TRY IT:
A verbatim copy of the full data, with no pictures, is the expected answer.

MATERIAL PROVIDED:
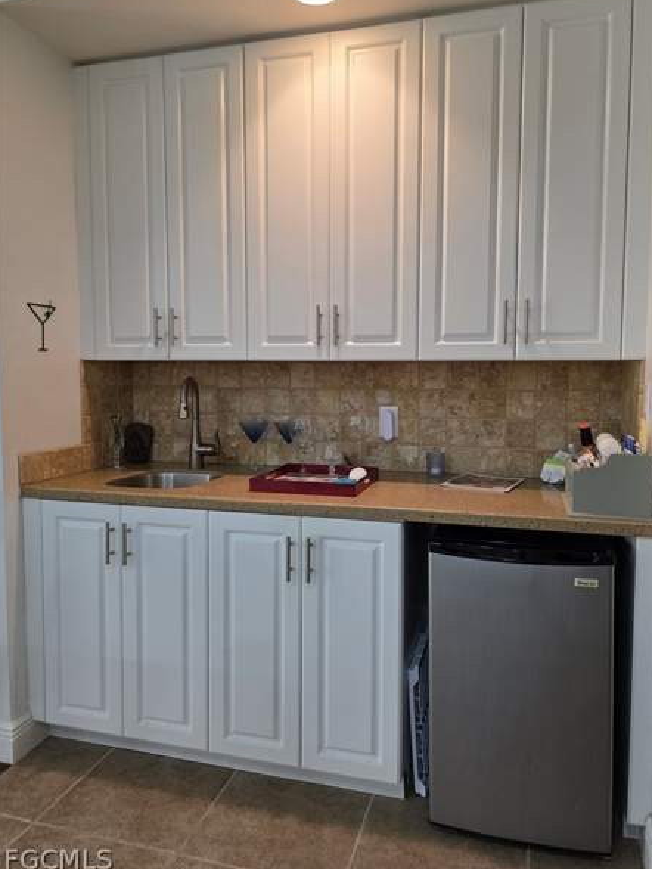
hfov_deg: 54.8
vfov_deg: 69.3
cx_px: 351
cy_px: 409
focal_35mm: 25
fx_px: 628
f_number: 1.7
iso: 200
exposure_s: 1/120
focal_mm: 6.3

RESULT FOR THIS TASK:
hfov_deg: 54.8
vfov_deg: 69.3
cx_px: 351
cy_px: 409
focal_35mm: 25
fx_px: 628
f_number: 1.7
iso: 200
exposure_s: 1/120
focal_mm: 6.3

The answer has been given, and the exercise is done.